PASSAGE SHOWN |

◆ ◆ ◆ ◆ ◆

Saltwater News Bulletins

Rock Greenling
Rock Greenling
-Photo by Joshua Carpenter-

You can subscribe to receive e-mails and text message alerts for marine topics you are interested in. It’s easy to unsubscribe at any time. Your phone and e-mail information will remain confidential. Six different lists of interest to ocean enthusiasts are available: Bottomfish (recreational), Halibut (recreational), Ocean Salmon (recreational), Ocean Salmon (commercial troll), Commercial Nearshore Groundfish, and Marine Reserves.

Marine Reserves and Other Management Designations

Fishing, crabbing, clamming, hunting and gathering seaweed are prohibited at Oregon’s five marine reserves, including the Cape Falcon Marine Reserve and Marine Protected Area (new for 2016). Beach walking, surfing, bird watching, diving and other non-extractive uses continue to be allowed at reserves. See complete details and marine reserve maps (listed north to south):

More information on marine reserves regulations and downloadable GPS coordinates

Want to know more? Subscribe to marine reserves e-news updates.

◆ ◆ ◆ ◆ ◆

Stored data:
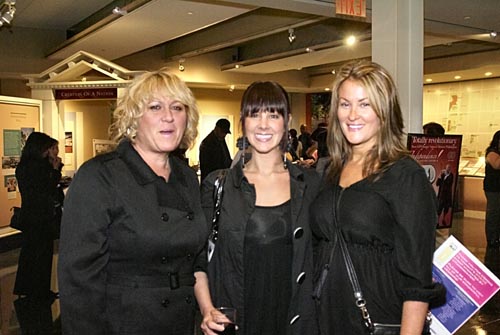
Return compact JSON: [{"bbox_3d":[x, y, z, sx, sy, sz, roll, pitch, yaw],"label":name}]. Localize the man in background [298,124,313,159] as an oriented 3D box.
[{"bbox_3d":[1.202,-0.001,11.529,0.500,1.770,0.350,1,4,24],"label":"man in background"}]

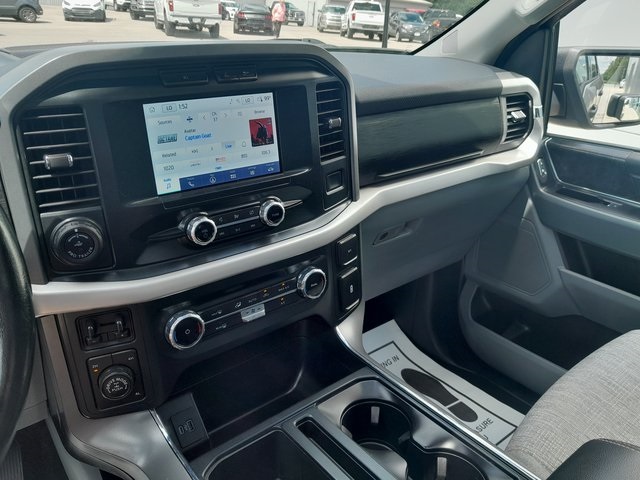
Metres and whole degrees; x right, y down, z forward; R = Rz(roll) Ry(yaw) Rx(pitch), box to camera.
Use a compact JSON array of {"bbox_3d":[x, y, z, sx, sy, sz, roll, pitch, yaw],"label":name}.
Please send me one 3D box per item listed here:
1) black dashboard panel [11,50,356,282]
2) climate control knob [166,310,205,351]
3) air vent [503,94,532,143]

◆ ◆ ◆ ◆ ◆

TASKS |
1. In the saltwater bulletin page, copy the section between "Marine Reserves and" and "reserves e-news updates.", inclusive, substituting "kayaking" for "surfing".
2. Using the saltwater bulletin page, answer these:
(a) How many subscription lists are available to ocean enthusiasts?
(b) How many marine reserves does Oregon have?
(c) Which reserve is described as new for 2016?

RESPONSES BY ITEM NUMBER |
1.
Marine Reserves and Other Management Designations

Fishing, crabbing, clamming, hunting and gathering seaweed are prohibited at Oregon’s five marine reserves, including the Cape Falcon Marine Reserve and Marine Protected Area (new for 2016). Beach walking, kayaking, bird watching, diving and other non-extractive uses continue to be allowed at reserves. See complete details and marine reserve maps (listed north to south):

More information on marine reserves regulations and downloadable GPS coordinates

Want to know more? Subscribe to marine reserves e-news updates.

2.
(a) Six.
(b) Five.
(c) The Cape Falcon Marine Reserve and Marine Protected Area.